→ **PROBLEM DESCRIPTION**
Write out the data exactly, please, and omit the pictures.

→ **AVAILABLE DATA**
......

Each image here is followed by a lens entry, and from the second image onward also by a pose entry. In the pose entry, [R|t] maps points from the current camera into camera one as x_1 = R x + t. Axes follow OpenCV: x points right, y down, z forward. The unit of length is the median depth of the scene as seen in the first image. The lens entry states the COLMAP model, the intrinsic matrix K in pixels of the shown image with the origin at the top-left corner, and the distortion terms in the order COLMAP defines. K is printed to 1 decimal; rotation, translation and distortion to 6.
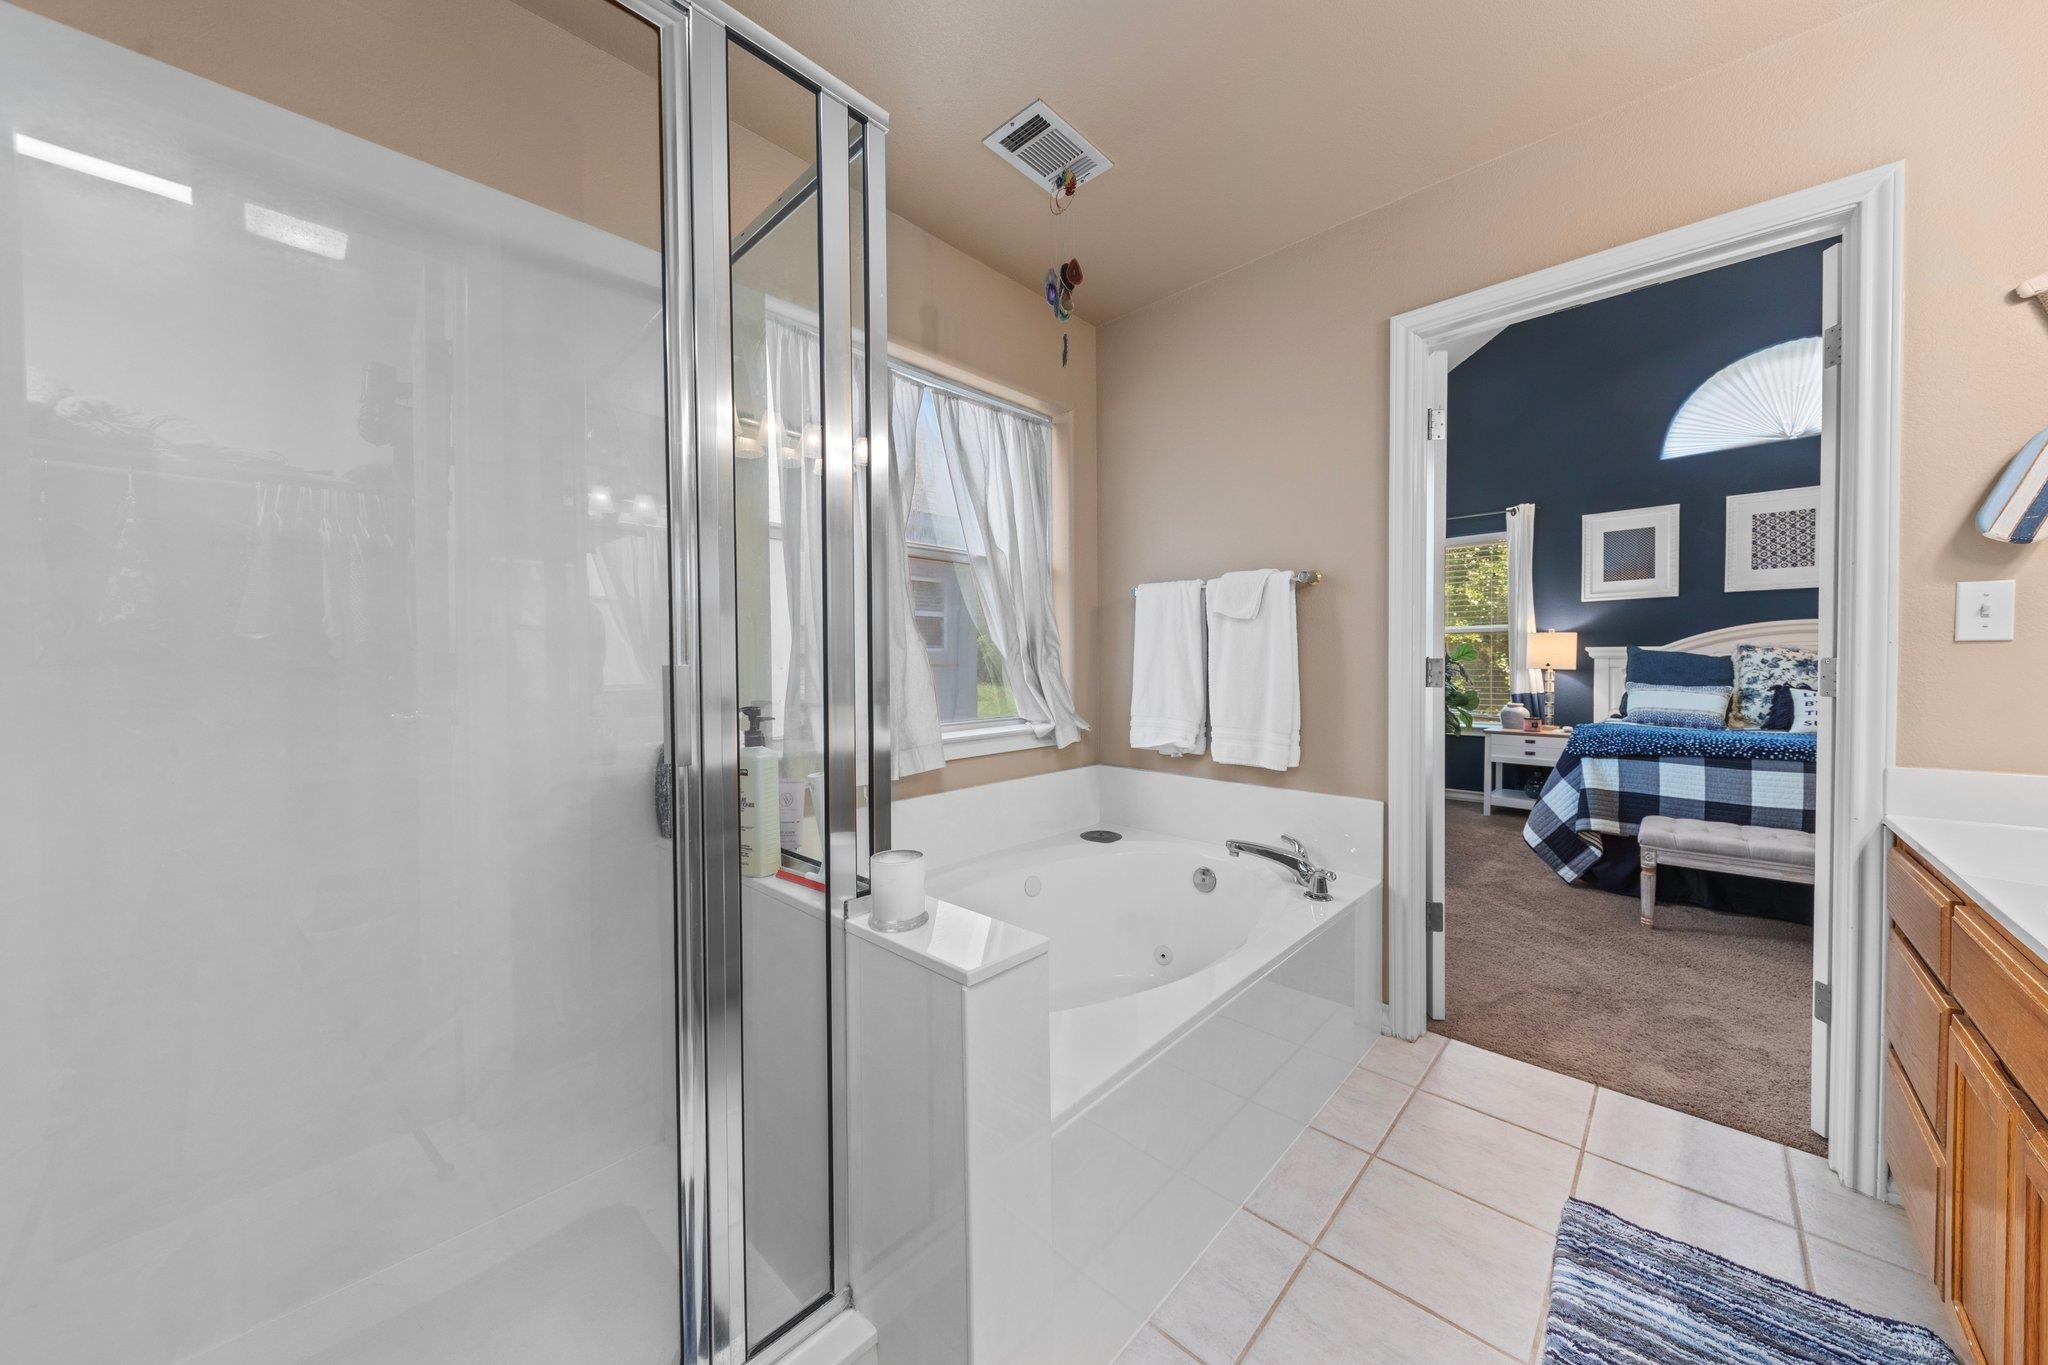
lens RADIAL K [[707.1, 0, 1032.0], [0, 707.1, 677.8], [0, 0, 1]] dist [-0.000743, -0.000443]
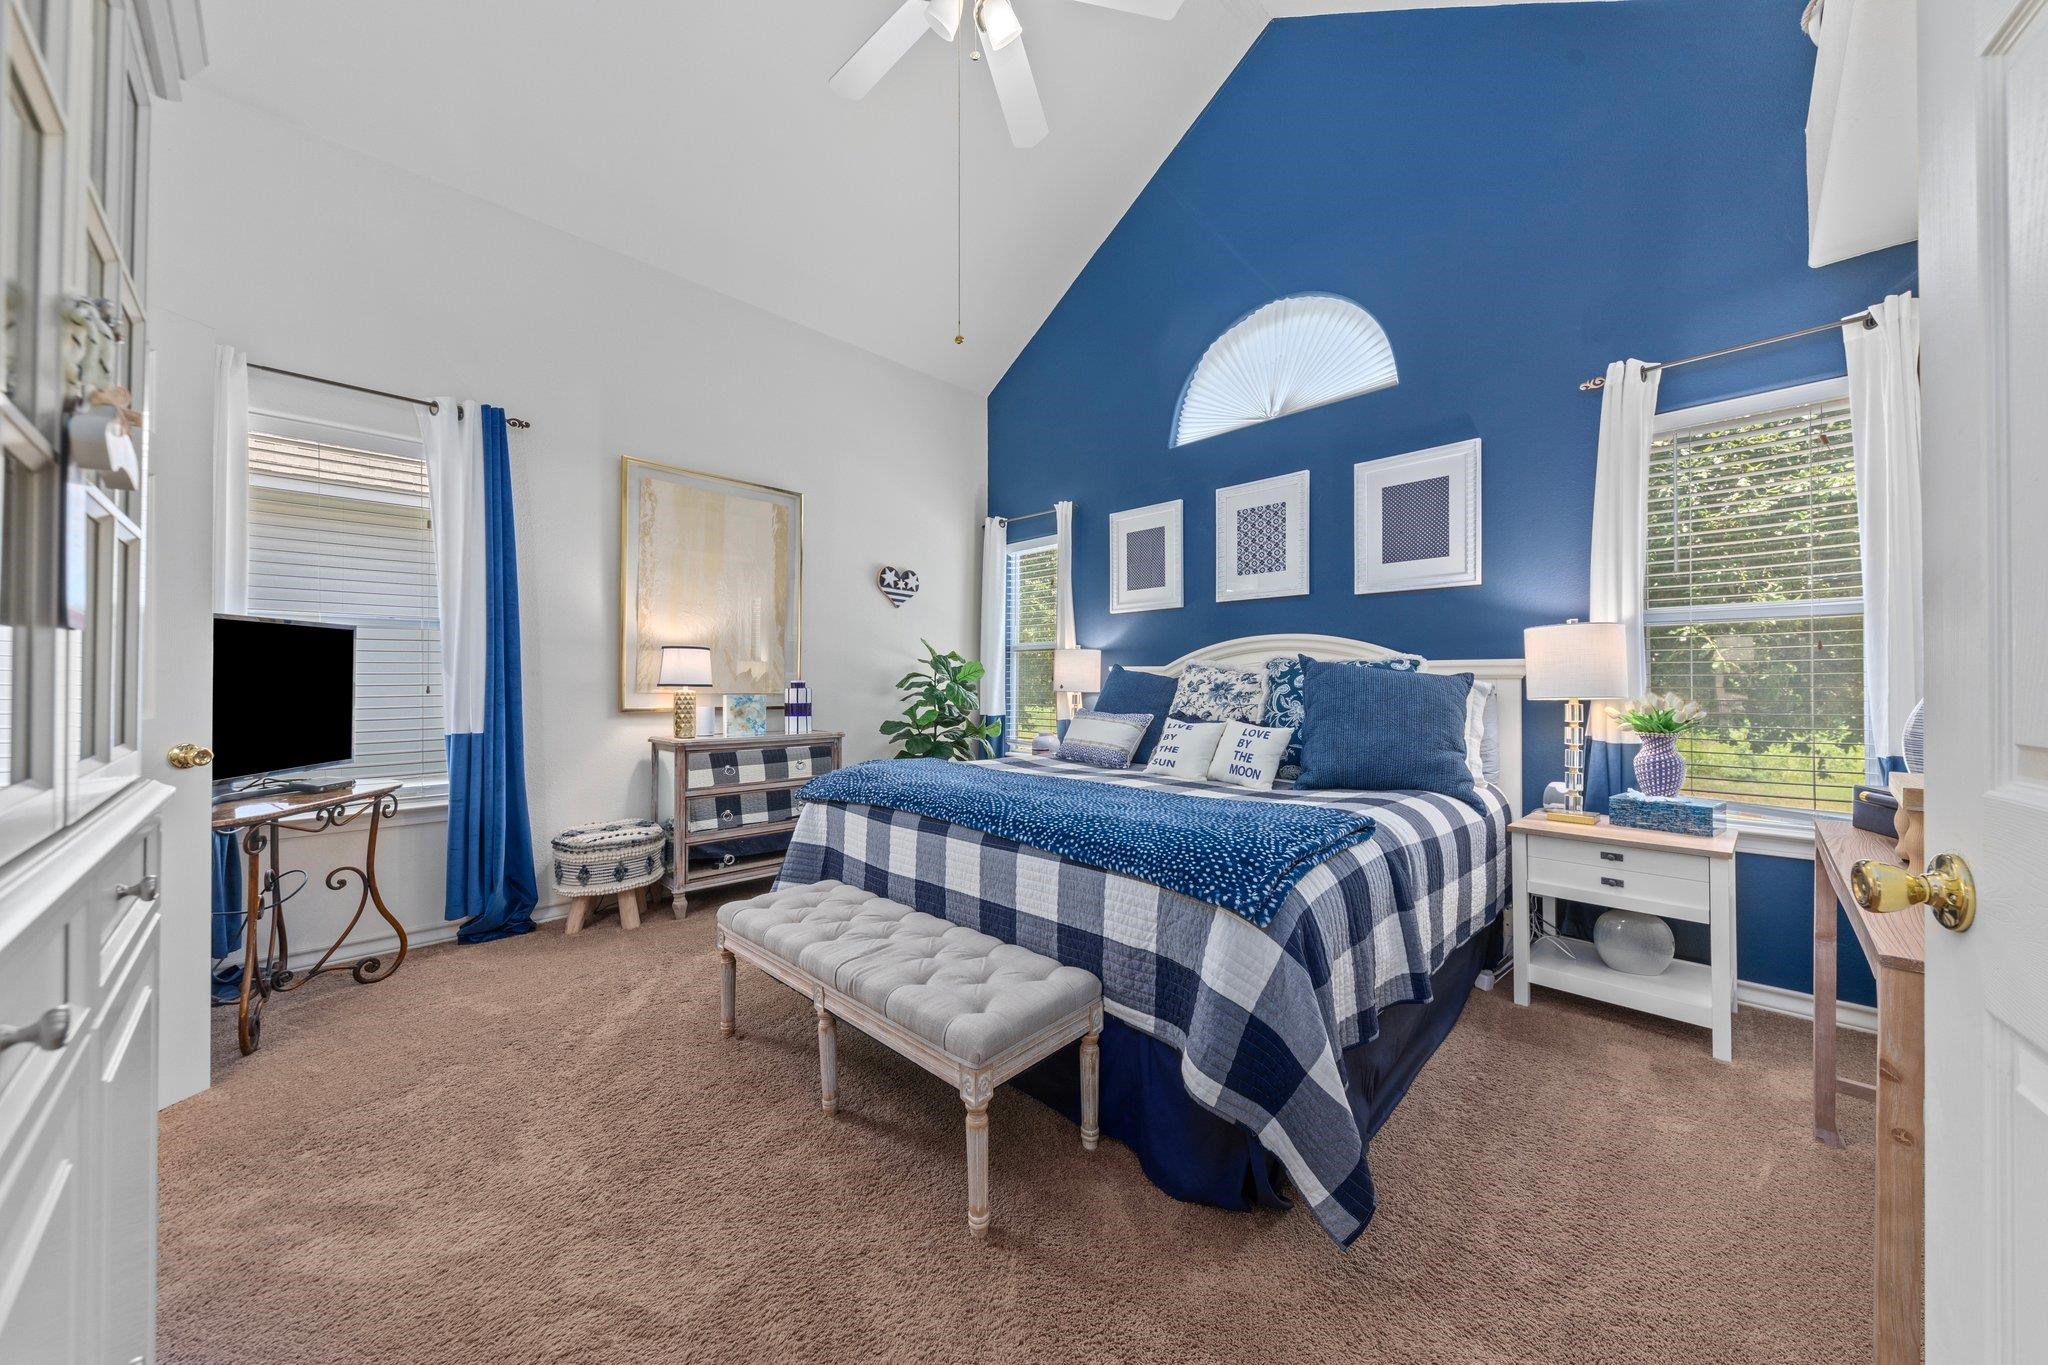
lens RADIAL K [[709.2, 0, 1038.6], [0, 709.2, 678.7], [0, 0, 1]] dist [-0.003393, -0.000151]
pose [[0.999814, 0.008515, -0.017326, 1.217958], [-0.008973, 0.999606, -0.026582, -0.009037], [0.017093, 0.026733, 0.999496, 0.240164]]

......

→ **ANSWER SPACE**
Each image here is followed by a lens entry, and from the second image onward also by a pose entry. In the pose entry, [R|t] maps points from the current camera into camera one as x_1 = R x + t. Axes follow OpenCV: x points right, y down, z forward. The unit of length is the median depth of the scene as seen in the first image. The lens entry states the COLMAP model, the intrinsic matrix K in pixels of the shown image with the origin at the top-left corner, and the distortion terms in the order COLMAP defines. K is printed to 1 decimal; rotation, translation and distortion to 6.
lens RADIAL K [[707.1, 0, 1032.0], [0, 707.1, 677.8], [0, 0, 1]] dist [-0.000743, -0.000443]
lens RADIAL K [[709.2, 0, 1038.6], [0, 709.2, 678.7], [0, 0, 1]] dist [-0.003393, -0.000151]
pose [[0.999814, 0.008515, -0.017326, 1.217958], [-0.008973, 0.999606, -0.026582, -0.009037], [0.017093, 0.026733, 0.999496, 0.240164]]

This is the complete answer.